Issu du croisement entre le siamois et le burmese, le chat tonkinois se présente comme une race à part entière qui réunit harmonieusement les qualités de ses 2 ancêtres.

Avant d’être ainsi nommée, la race a vu le jour en Thaïlande où les croisements de chats siamois et burmese se faisaient souvent. Il semblerait que la première minette portant ainsi les caractères morphologiques de ses 2 parents soit arrivée aux États-Unis vers 1930.

Un croisement réussi

La race a été officiellement reconnue au Canada en 1965, on l’appelait alors le siamois doré.
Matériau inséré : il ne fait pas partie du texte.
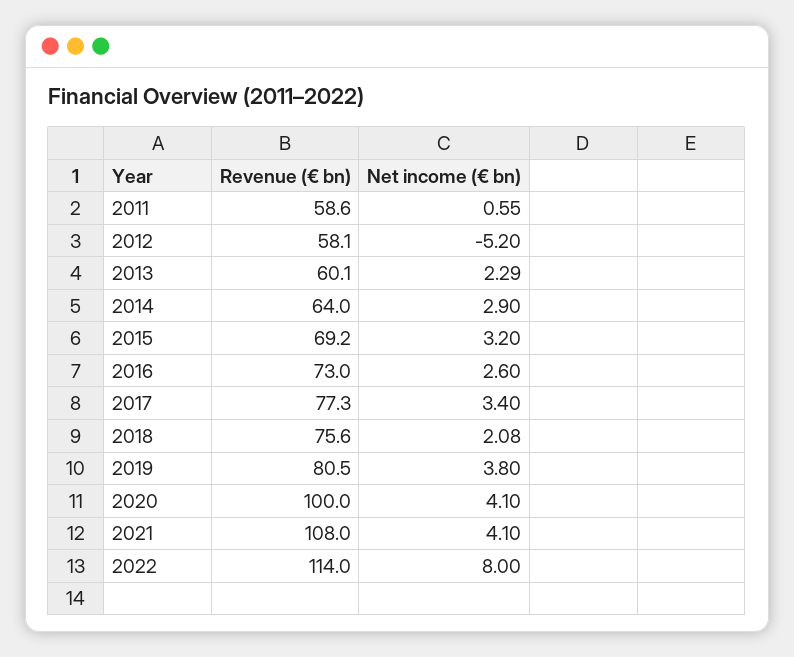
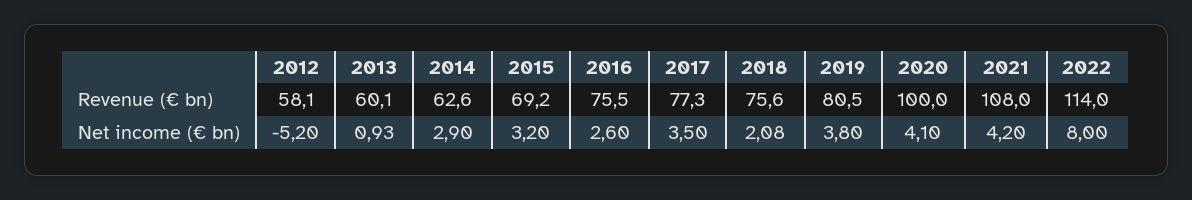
  {
    "Revenue (€ bn)": {
-     "2011": 58.6,
      "2012": 58.1,
      "2013": 60.1,
-     "2014": 64,
+     "2014": 62.6,
      "2015": 69.2,
-     "2016": 73,
+     "2016": 75.5,
      "2017": 77.3,
      "2018": 75.6,
      "2019": 80.5,
      "2020": 100,
      "2021": 108,
      "2022": 114
    },
    "Net income (€ bn)": {
-     "2011": 0.55,
      "2012": -5.2,
-     "2013": 2.29,
+     "2013": 0.93,
      "2014": 2.9,
      "2015": 3.2,
      "2016": 2.6,
-     "2017": 3.4,
+     "2017": 3.5,
      "2018": 2.08,
      "2019": 3.8,
      "2020": 4.1,
-     "2021": 4.1,
+     "2021": 4.2,
      "2022": 8
    }
  }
À l’origine, les chats siamois ayant servi au croisement avec les chats burmese étaient plus ronds que les standards actuels attendus. Leur ossature était plus forte et leurs yeux d’un bleu clair. Inversement, les burmese étaient moins robustes qu’aujourd’hui, finalement ces 2 races étaient alors très semblables.
Dans une portée de tonkinois obtenue par mariage de deux tonkinois, ¼ des petits portent les caractéristiques des anciens siamois, ¼ celles des anciens burmese et ½ sont de véritables tonkinois.
Les nostalgiques des premiers chats siamois ou burmese se tournent aujourd’hui vers ces chatons. En France le croisement siamois-burmese n’est plus autorisé depuis quelques années. Les tonkinois sont reproduits entre eux ou mariés avec un burmese anglais ou un asian longhair.

Le chat « parfait »

Le tonkinois est un chat de taille moyenne, élégant et athlétique.
Sa musculature est dense et ses pattes plutôt fines. La tête a une forme arrondie, le nez est légèrement bombé et les oreilles sont un peu arrondies. Les yeux sont en forme d’amande de couleur bleu ou ambre.
Le poil du tonkinois est court le plus souvent, parfois mi-long. La fourrure est d’une grande douceur, brillante et soyeuse. Elle rappelle celle du vison d’où le nom donné à la robe la plus recherchée du tonkinois, le mink. Les robes obtenues par croisement entre le colour point du siamois et le sepia du burmese sont en effet le colorpoint, avec des yeux bleus, le sepia, avec des yeux verts à dorés, ou encore le mink, robe typique du tonkinois aux yeux aigue-marine.

Un chat très sociable

Comme pour ses caractères morphologiques, le tonkinois est vraiment le compromis entre le caractère parfois excessif du siamois et la placidité du burmese.
Il est actif et attaché à ses maîtres mais moins bavard et pot de colle que le siamois. Il est très affectueux et câlin.
Ce chat s’entend avec les autres animaux et adore jouer avec les enfants. C’est un sportif qui a besoin de se dépenser et ne manque pas d’intelligence.
Il sait se faire comprendre et obtenir ce qu’il veut et fait preuve d’une grande curiosité. Ainsi il ne serait pas surprenant qu’il apprenne rapidement à ouvrir la porte de la pièce que vous lui interdirez…

Attachant et d’une grande beauté, le tonkinois est un chat exceptionnel encore trop rare en France.